Afterward, Day stayed with family and friends and rebuilt his life. He remained close with Joseph, who died in 2004. After his death, Joseph’s family gave Day his law degree, telling Day Joseph would want him to have it.
“He turned out to be my bestest friend, y’know?” Day said. “Guy came out and he relentlessly did what he had to do.”
“He not only brought me home, but his family made me a part of their family …like a brother from another mother,” Day added, laughing. “He always said my case meant the most to him.”
Day eventually met Jarrett Adams, another man who had been wrongfully incarcerated, and the two founded Life After Justice. The organization works with men and women after they’re released from prison, helping them find work and housing and providing classes on life skills like how to use computers and manage finances.
Day, himself a father, also works with teens and children on the West Side.
‘We Work With Anybody’
Always a musician, Day had kept his skills sharp even while in prison. Several years after his release, the Innocence Project reached out to him to see if he’d be interested in collaborating with other exonerated people to make music.
The band, Exoneree, was born in 2010. The members — who are spread across the country — meet up to play at Innocence Project events. They’ve performed across the country, including at the Empire State Building in New York City, Day said.
Day, who sings and plays a variety of instruments, said he was born to perform.
“I’m just amazed that I’ve ran this journey and [am] able to help other men,” he said.
And though the performers live far apart, they’re as close as brothers, Day said.
Their original songs focus on their experiences as exonerated men, and they use their music to make people more aware of wrongful incarceration. Many people don’t know how large of an issue wrongful incarceration is, Day said. There were 139 exonerations in the U.S. in 2017 alone, according to the National Registry of Exonerations.

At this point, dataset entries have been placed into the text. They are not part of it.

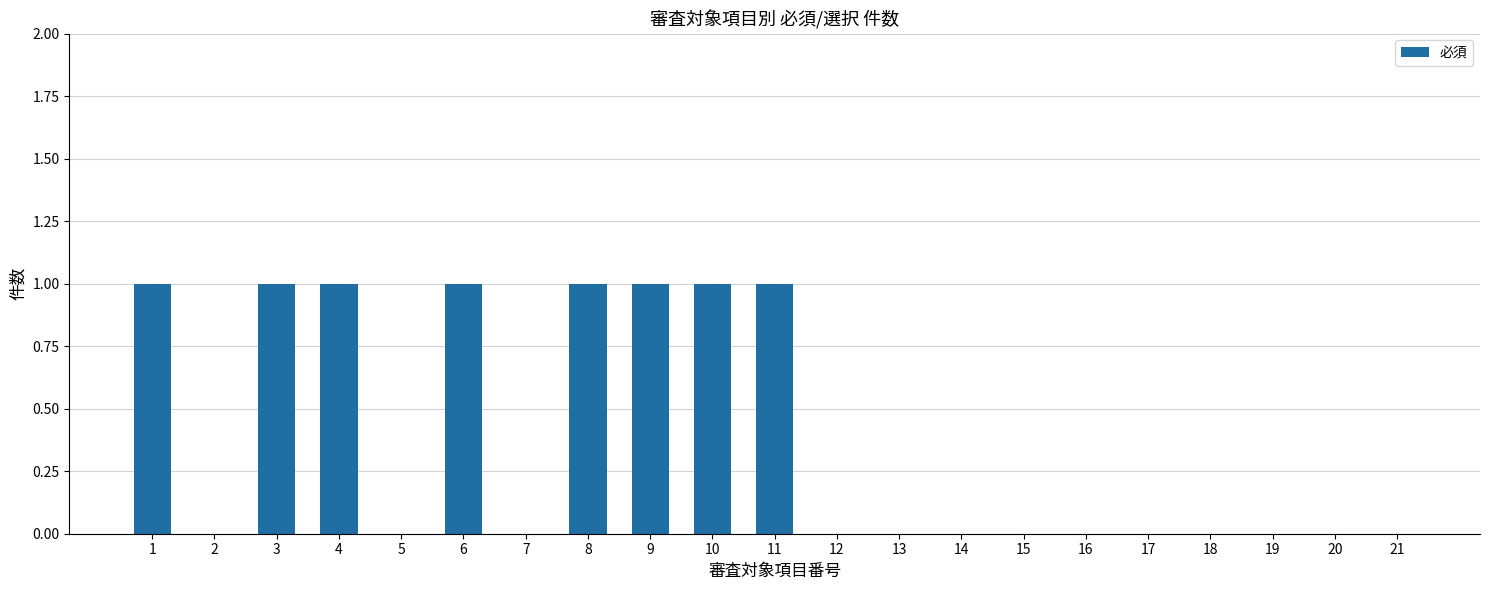

Between 3 and 15, which is larger?

3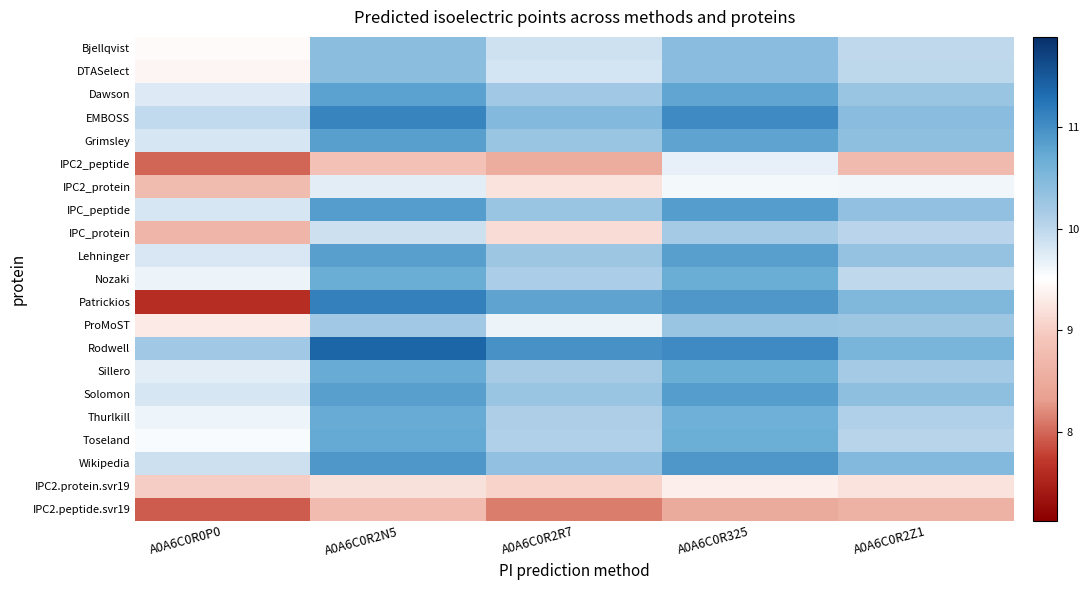

What is the spread (max minus min) of values at A0A6C0R325?

2.6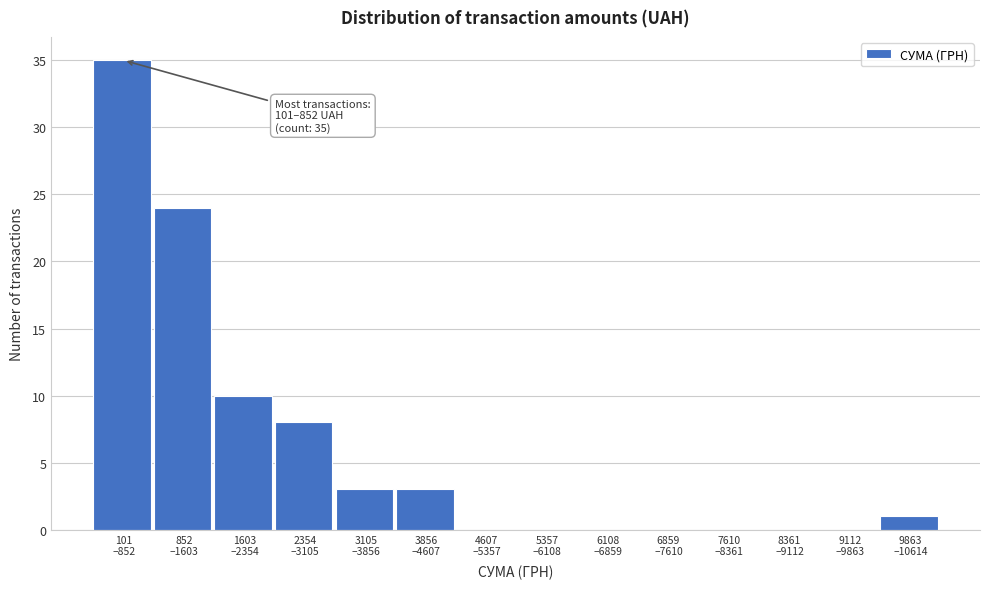

What is the sum of all values?

84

“We have created a whole ‘nother family within a family,” Day said. “We work with anybody who needs our help. We just really out here advocating for the rights of the people.
“We know we fight for one cause … exposing injustice.”
Marpe is hoping his documentary can expose more people to Exoneree’s work and the injustices its members faced. He aims to release it in September 2019, even if the group doesn’t hit its funding goal by the end of the IndieGoGo campaign.
“We are by no means giving up,” Marpe said. “These guys all have individual stories. I think they’re worth hearing. …One way or another, we’ll get it done.”